This invention relates to method and apparatus for improving the operation of internal combustion engines and of its fuel metering means. The invention applies to the type of engine having carburetors and of reducing the hydrocarbons emissions from the carburetors and engines systems. It also applies to engines using fuel injection. The invention is accomplished by cooling the fuel supplied to or in the carburetor or fuel injector, that is, in general by supplying fuel to the intake manifold at temperatures cooler than heretofore.
In modern automative vehicles, the temperatures in and around the engines have been considerably raised, even in parts which are not directly related to the operation in the combustion chamber. Thus, the low silhouette of modern cars and the packing of more and more equipment into the lower engine compartment, while trying to keep the car size relatively small have resulted in tight containment of the devices within the engine compartment, and this alone has tended to cause the engine and related equipment, such as the carburetor or fuel injector, to get hotter.
In addition, however, the temperature of the intake manifold has been raised in order to get better fuel-air distribution and to obtain improved vaporization of fuel before it enters the combustion chamber. It is important, of course, to have the fuel well vaporized within the combustion chamber, but the accomplishment of that desideratum has caused heat to be conducted from the combustion chamber, through the intake manifold, to the carburetor or fuel injector. In many instances insulating gaskets have been provided to reduce somewhat the amount of heat transmitted from the intake manifold to the carburetor or fuel injector; but these gaskets have not succeeded in preventing the carburetor or fuel injector from getting quite hot. When the engine is fully warm, the heat transmitted to a carburetor is often sufficient to heat the fuel in the carburetor bowl enough for it to boil. When this fuel boils, some of the vapor emitted therefrom passes directly into the atmospheric air from the carburetor, thereby increasing engine emissions of unburned hydrocarbons.
The boiling of the fuel in the carburetor bowl also changes the effective fuel-air ratio at the carburetor, and some of what is supposed to be air is actually nearly saturated with fuel vapor. A similar problem tends to occur with fuel injectors.
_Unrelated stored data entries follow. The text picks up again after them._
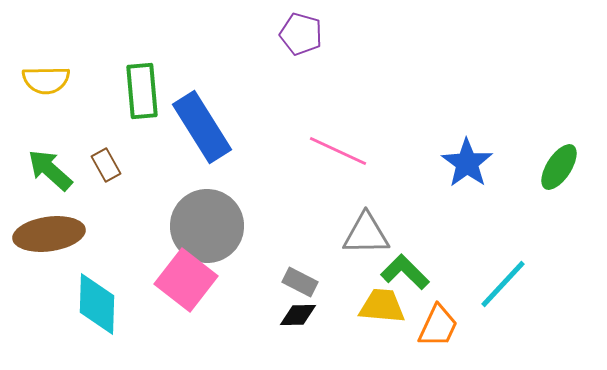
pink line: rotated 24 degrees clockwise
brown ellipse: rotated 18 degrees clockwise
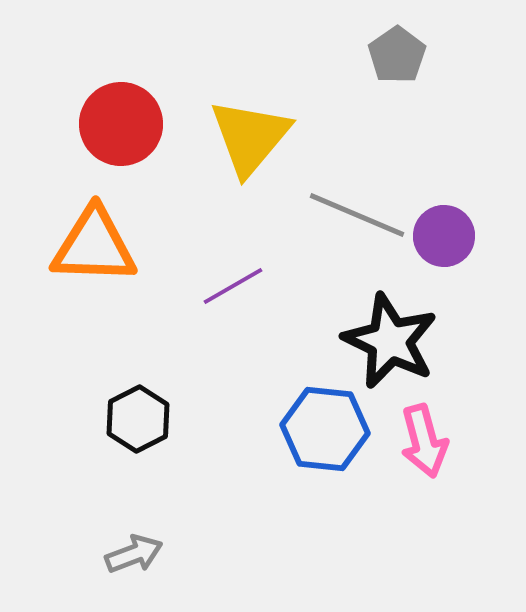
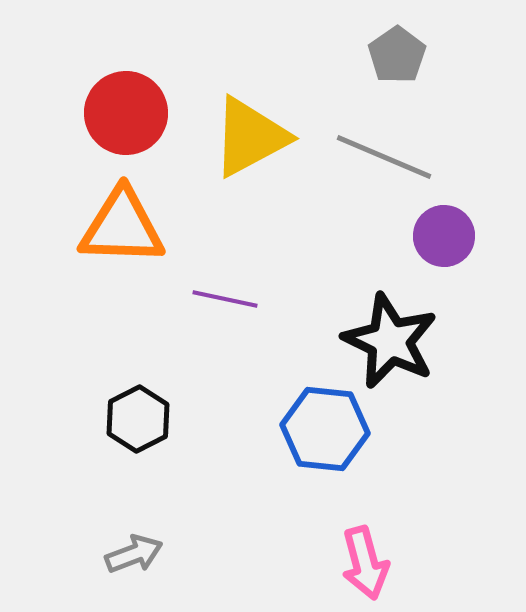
red circle: moved 5 px right, 11 px up
yellow triangle: rotated 22 degrees clockwise
gray line: moved 27 px right, 58 px up
orange triangle: moved 28 px right, 19 px up
purple line: moved 8 px left, 13 px down; rotated 42 degrees clockwise
pink arrow: moved 59 px left, 122 px down
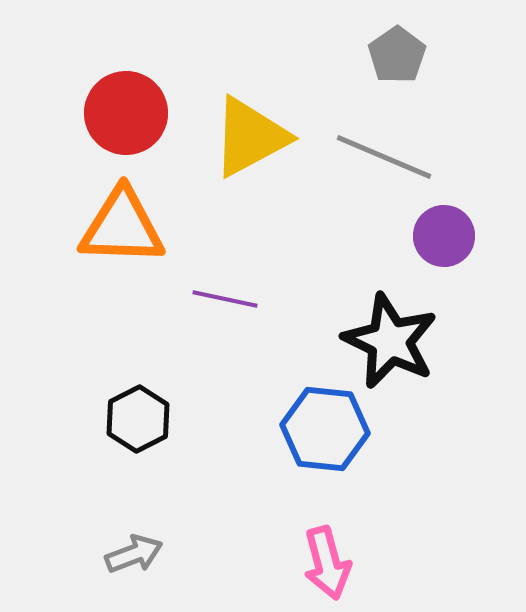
pink arrow: moved 38 px left
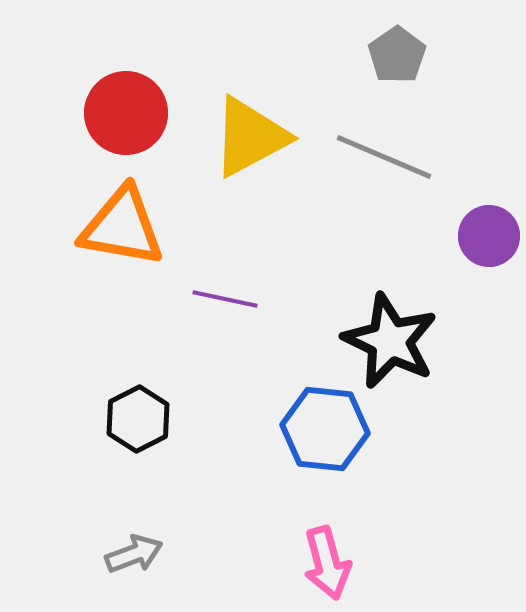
orange triangle: rotated 8 degrees clockwise
purple circle: moved 45 px right
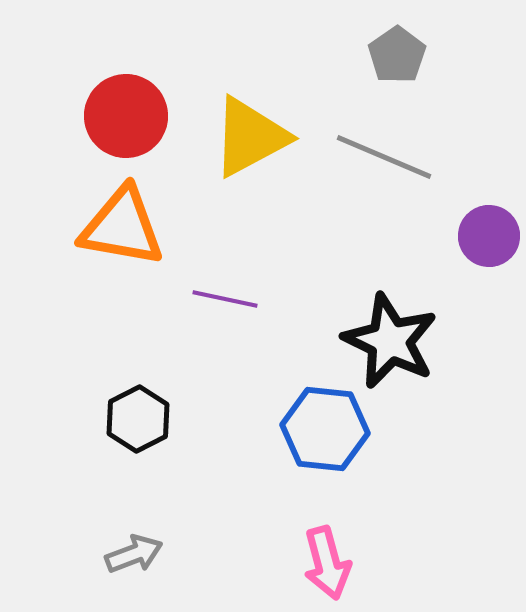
red circle: moved 3 px down
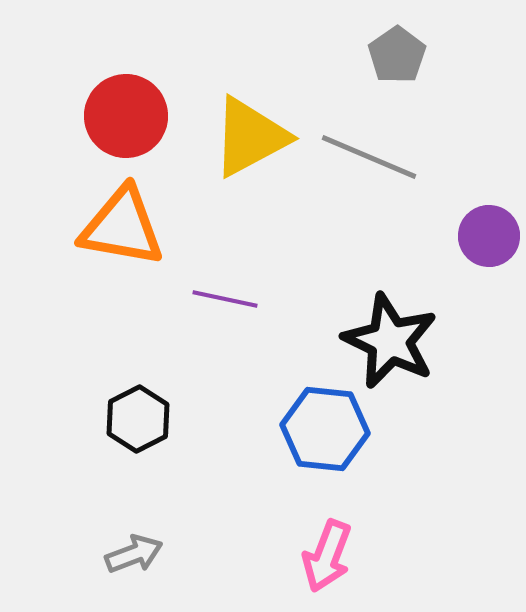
gray line: moved 15 px left
pink arrow: moved 7 px up; rotated 36 degrees clockwise
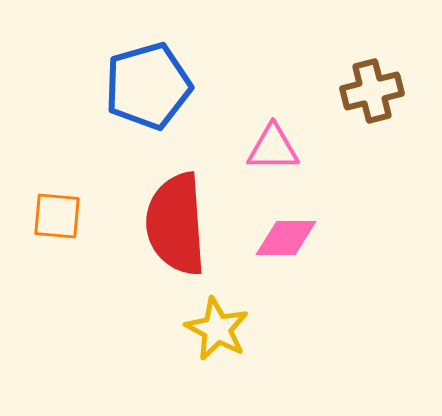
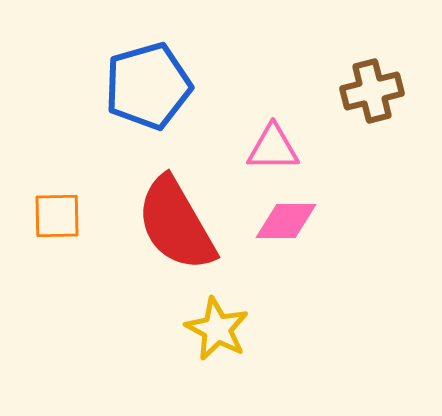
orange square: rotated 6 degrees counterclockwise
red semicircle: rotated 26 degrees counterclockwise
pink diamond: moved 17 px up
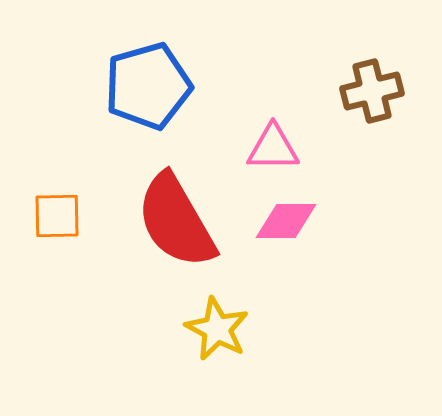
red semicircle: moved 3 px up
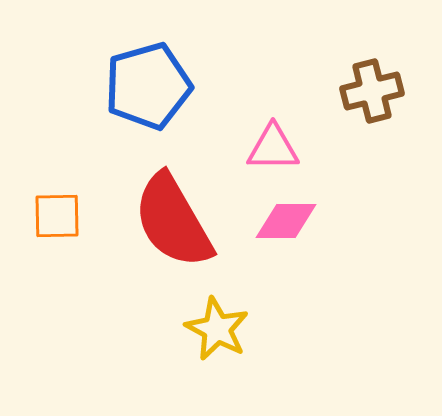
red semicircle: moved 3 px left
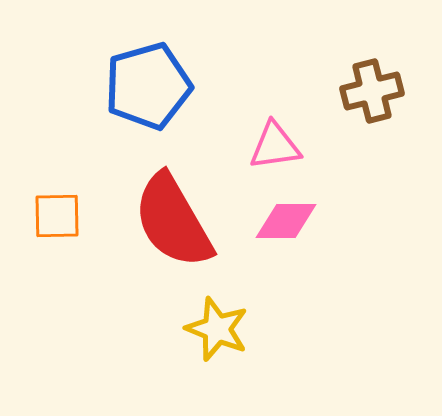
pink triangle: moved 2 px right, 2 px up; rotated 8 degrees counterclockwise
yellow star: rotated 6 degrees counterclockwise
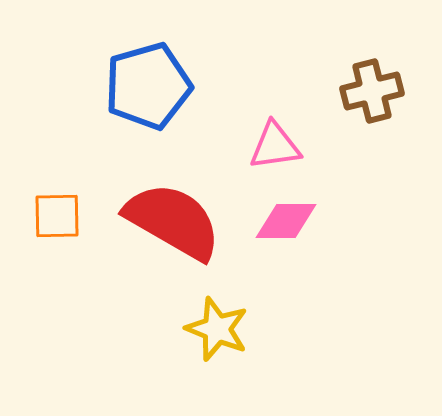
red semicircle: rotated 150 degrees clockwise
This change in the fuel-air ratio reduces the engine efficiency and results in further unburned hydrocarbons entering the atmosphere, in this case from the engine exhaust. The effects of changing the fuel-air ratio in the carburetor or fuel injector in this manner are quite serious, yet under present conditions there is no way of preventing this erratic behavior, since when the fuel does boil within the carburetor or vaporize in the fuel injector, it can no longer be controlled as a liquid.
Thus, the pollution of the air and the economy of operation of the car have both been seriously affected.
In research done on combustion control systems in which additional heat has been added within the combustion system, along with turbulence and water to get better combustion control, I have discovered that operation is affected greatly by the high heat in the carburetor or fuel injector; it became extremely difficult to adjust the carburetor or fuel injector in a manner that would obtain repeatable results. Sometimes the carburetor was almost unmanageable, in the sense of one's being able to maintain a set fuel-air ratio and of being able to keep the engine operating properly, because of this excess heat.
Thus, I have found that the heat needed in the intake manifold in order to vaporize the fuel is not needed in the carburetor or fuel injector and affects performance adversely. In the intake manifold, the vaporization of the fuel enables a good, equal distribution between the cylinders of the supply of fuel and air at the proper ratio, but this ratio is adversely affected when the fuel in the carburetor or fuel injector has been heated too high so that some of the fuel enters as a liquid and some variable proportion enters as a vapor.
I have found that application of the present invention in which the fuel is cooled before it enters the intake manifold enables substantial increase in the effectiveness of the carburetor, and, as a result, in the operation of the engine. Also, the invention reduces the emissions both from the carburetor and from the engine exhaust, since the hydrocarbons supplied can be used consistently and since hydrocarbons are not passed from the carburetor into the air in substantial amounts.